MELISSA BLOCK, HOST:
If living long and prospering is a measure of success, then arthropods are evolution's winners. They're the most common form of life - insects, spiders, crustaceans and centipedes, to name a few. And now scientists have the remains of one of the first arthropods ever. It lived 480 million years ago. And as NPR's Christopher Joyce reports, it was big and strange.
CHRISTOPHER JOYCE, BYLINE: The fossil was discovered in Morocco. Scientists spent 500 hours scraping away its rocky casing. The thing that emerged is, well, a man sized swimming centipede? A 7-foot lobster without claws?
PETER VAN ROY: It is one of the very biggest arthropods to have ever existed.
JOYCE: In fact, says Peter Van Roy, it was the biggest animal on the planet at the time. Van Roy is the paleontologist at Yale University who spent the 500 hours preparing it. It's called - and you better grab a pencil here, because I don't think I can say it twice - an anomalocaridid. It evolved at a special time during the Ordovician geological period. Scientists call it the Great Ordovician Biological Diversification, when the forms of life in the ocean exploded.

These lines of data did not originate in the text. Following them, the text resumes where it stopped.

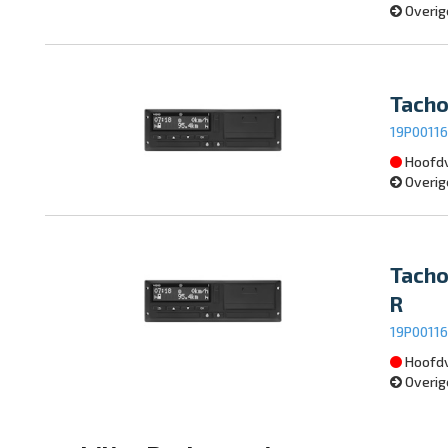
Overig
Tacho
19P0011
Hoofdv
Overig
Tacho
R
19P0011
Hoofdv
Overig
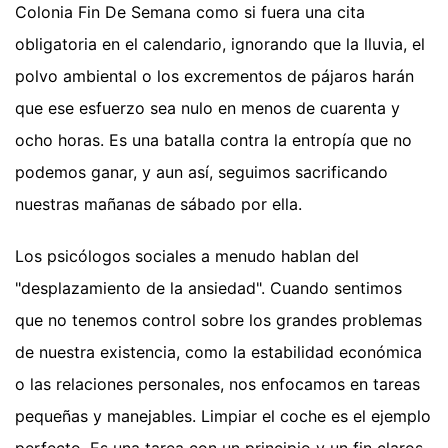
Colonia Fin De Semana como si fuera una cita
obligatoria en el calendario, ignorando que la lluvia, el
polvo ambiental o los excrementos de pájaros harán
que ese esfuerzo sea nulo en menos de cuarenta y
ocho horas. Es una batalla contra la entropía que no
podemos ganar, y aun así, seguimos sacrificando
nuestras mañanas de sábado por ella.
Los psicólogos sociales a menudo hablan del
"desplazamiento de la ansiedad". Cuando sentimos
que no tenemos control sobre los grandes problemas
de nuestra existencia, como la estabilidad económica
o las relaciones personales, nos enfocamos en tareas
pequeñas y manejables. Limpiar el coche es el ejemplo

VAN ROY: The biggest diversification in marine animal life that we've ever known.
JOYCE: That was a bonanza for this creature. A lot of this new life was plankton, and the animal evolved a way to eat it. It developed a comb-like appendage to scoop up plankton the way whales do now. It also developed flaps on its body that later evolved into arthropod limbs.
Becoming a filter feeder did pose some risks.

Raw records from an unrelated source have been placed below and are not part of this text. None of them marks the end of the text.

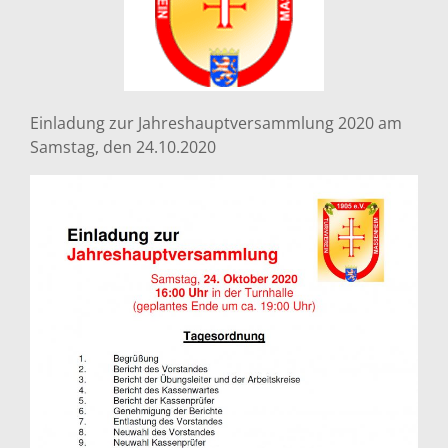
Einladung zur Jahreshauptversammlung 2020 am
Samstag, den 24.10.2020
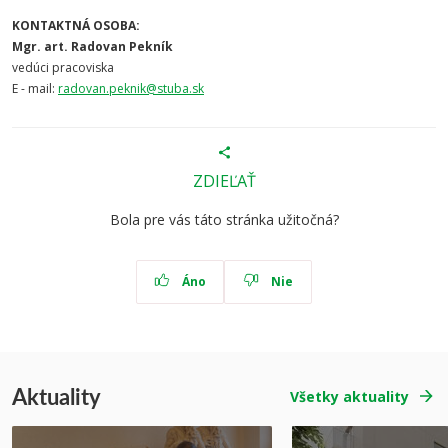
KONTAKTNÁ OSOBA:
Mgr. art. Radovan Pekník
vedúci pracoviska
E - mail:
radovan.peknik@stuba.sk
ZDIEĽAŤ
Bola pre vás táto stránka užitočná?
Áno
Nie
Aktuality
Všetky aktuality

VAN ROY: If you're filter-feeding, of course, you probably are not going to be able to defend yourself. You're not going to have, like, big fangs or anything. So one way of escaping from predation is just by growing so big - so massive - that there's just simply nothing else that can tackle you.
JOYCE: Van Roy describes the creature in the journal Nature as one of the first mother arthropods. He says it changed our world. Arthropods are everywhere now, from the dust mite you'll never see to the butterfly in the rainforest. Christopher Joyce, NPR News.